Грохот в кухне всё нарастал, казалось, там орудует безумец – судя по звукам, Эдвин словно бился о стены, – и Оливия поспешила покинуть коттедж словоохотливой миссис Грин.
***
Пока Оливия распивала чай со сплетнями вместо сэндвичей, в Лидсе, на Викар-лейн, стоя у окна, не блещущего чистотой, в это утро томился невнятной печалью некий Гумберт Пропп. Был он единственным сыном весьма зажиточного торговца тканями, державшим лавку готового мужского костюма, шляп и прочих аксессуаров для молодых и не очень джентльменов, желающих быть одетыми достойным образом и в соответствии с самыми последними веяниями капризной моды.
Лавка не могла похвастаться сверкающими витринами, широкими распашными дверями или солидным усатым швейцаром в пышной ливрее, и потому не в силах была конкурировать с крупными магазинами. Тем не менее знающие люди ни за что бы не променяли возможность одеваться у Проппа на сомнительную радость покупки безликой, хотя и более дешёвой одежды в больших трёхэтажных универмагах, наводнённых студентами Лидсского Университета, клерками, приказчиками и прочим невзыскательным народом.

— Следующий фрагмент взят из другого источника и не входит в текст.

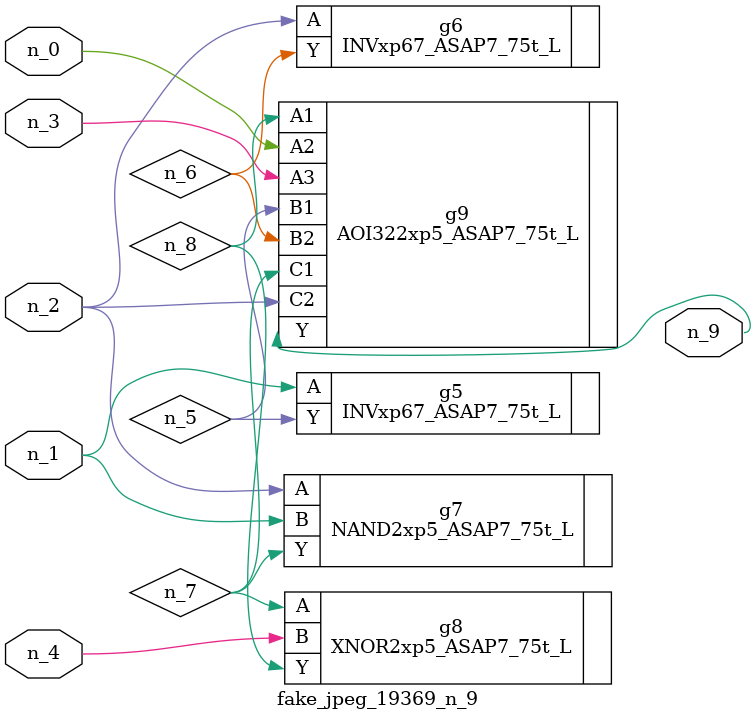
<source format=v>
module fake_jpeg_19369_n_9 (n_3, n_2, n_1, n_0, n_4, n_9);

input n_3;
input n_2;
input n_1;
input n_0;
input n_4;

output n_9;

wire n_8;
wire n_6;
wire n_5;
wire n_7;

INVxp67_ASAP7_75t_L g5 ( 
.A(n_1),
.Y(n_5)
);

INVxp67_ASAP7_75t_L g6 ( 
.A(n_2),
.Y(n_6)
);

NAND2xp5_ASAP7_75t_L g7 ( 
.A(n_2),
.B(n_1),
.Y(n_7)
);

XNOR2xp5_ASAP7_75t_L g8 ( 
.A(n_7),
.B(n_4),
.Y(n_8)
);

AOI322xp5_ASAP7_75t_L g9 ( 
.A1(n_8),
.A2(n_0),
.A3(n_3),
.B1(n_5),
.B2(n_6),
.C1(n_7),
.C2(n_2),
.Y(n_9)
);


endmodule
</source>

Гумберт Пропп обладал поистине редчайшим даром – способность молниеносно оценить не только телесные параметры клиента, но и его уровень достатка, жизненные обстоятельства и даже тайные мечты вызывала у неподготовленного человека недоумение, сменявшееся чуть ли не суеверным страхом. Точно фокусник, хозяин лавки, не слушая никаких маловразумительных объяснений, подбирал, полагаясь на своё природное чутьё, пиджаки, брюки, рубашки, кушаки и шляпы, формируя целостный образ. Не более трёх четвертей часа проходило с того момента, как клиент переступал порог лавки «Пропп и Пропп» и вот он уже с восхищением и лёгким недоверием любуется собственным отражением в огромном зеркале, и отражение это превосходит его самые смелые фантазии.